- The paper introduces Drivora, a unified infrastructure that integrates scenario definition, testing engine, and ADS integration for search-based autonomous driving testing.
- It employs evolutionary search techniques and parallel scenario execution to effectively identify safety-critical violations across 12 ADSs.
- The framework’s modular design and OpenScenario standard enhance reproducibility, extensibility, and large-scale industrial validation.
Drivora: A Unified and Extensible Infrastructure for Search-based Autonomous Driving Testing
Motivation and Context
Autonomous driving systems (ADSs) demand rigorous validation, especially for safety and reliability, as their deployment carries substantial practical risk. Search-based simulation testing has emerged as a standard methodology to generate and identify safety-critical corner cases and violations in a controlled, reproducible manner. Existing research platforms for search-based ADS testing exhibit significant fragmentation, mainly due to heterogeneous scenario definitions, simulator bindings, single-system architectures, and limited extensibility. Migration between platforms—or conducting evaluations across multiple ADSs—remains cumbersome and error-prone due to this fragmentation.
Drivora addresses these deficiencies by introducing an extensible infrastructure that unifies scenario definition, decouples testing components, and supports multi-system integration, all built on the well-established CARLA simulation backend. The framework explicitly targets compatibility, extensibility to support new methods, and maximal execution efficiency required for large-scale search-based validation.
Architectural Overview
Drivora's architecture is constructed on distinct modular layers that cleanly separate key concerns: scenario definition, testing engine, scenario execution, and ADS integration. This separation not only accommodates direct integration of heterogeneous ADSs but also enables rapid prototyping and replacement of search algorithms. Figure 1 encapsulates the architecture, delineating the flow from resource ingestion to parallelized scenario execution and downstream analysis.
Figure 1: Drivora framework architecture, depicting the modular separation of ADS integration, testing configuration, evolutionary testing engine, and parallelized scenario execution.

Available data
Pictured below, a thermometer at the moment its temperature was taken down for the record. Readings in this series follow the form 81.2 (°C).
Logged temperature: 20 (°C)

What you need to do
• A. Answer these from the Drivora text:
(i) Across how many ADSs are safety-critical violations identified?
(ii) Which simulation backend is the infrastructure built on?
(iii) Which standard does the framework use alongside its modular design?
• B. Please rewrite the stretch of the Drivora text from "- The paper" through "autonomous driving testing.", swapping "unified infrastructure" for "shared infrastructure".

Answers in order
• A.
(i) 12
(ii) CARLA
(iii) OpenScenario

• B.
- The paper introduces Drivora, a shared infrastructure that integrates scenario definition, testing engine, and ADS integration for search-based autonomous driving testing.